REQUIRED ACTION:
Retype the entries between the line holding "To the nearest" and the line holding "What is the sum of all Small values?", inclusive, reproducing each line precisely.

INFORMATION SHOWN:
# # # #

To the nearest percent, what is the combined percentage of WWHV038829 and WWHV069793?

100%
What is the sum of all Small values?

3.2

# # # #

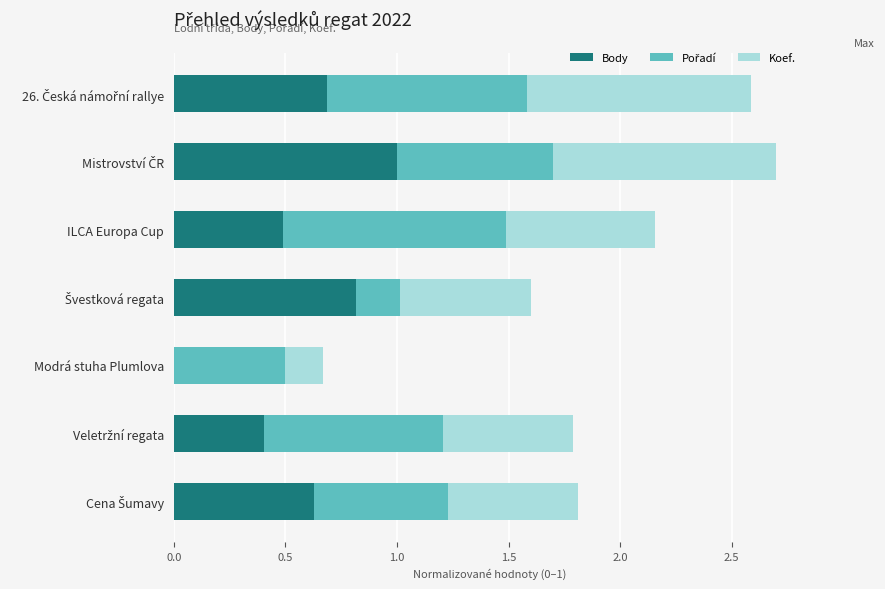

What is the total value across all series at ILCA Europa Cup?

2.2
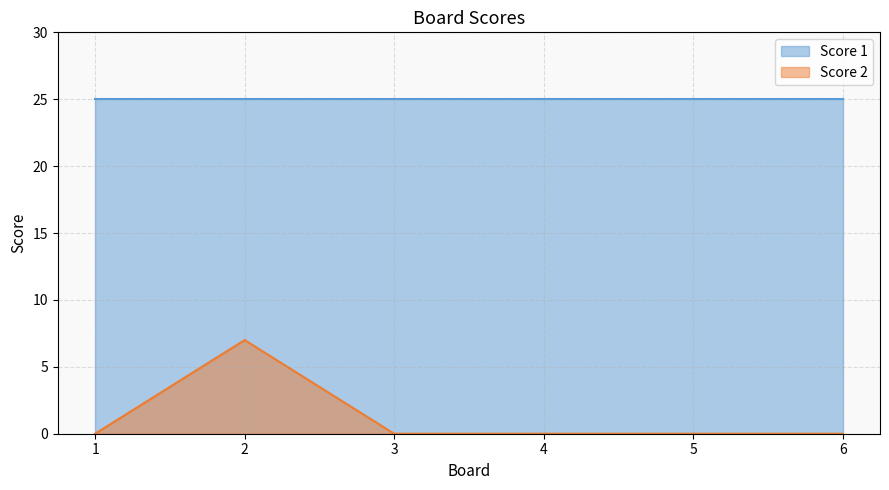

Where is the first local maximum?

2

# # # #

ANSWER:
To the nearest percent, what is the combined percentage of WWHV038829 and WWHV069793?

100%
What is the sum of all Small values?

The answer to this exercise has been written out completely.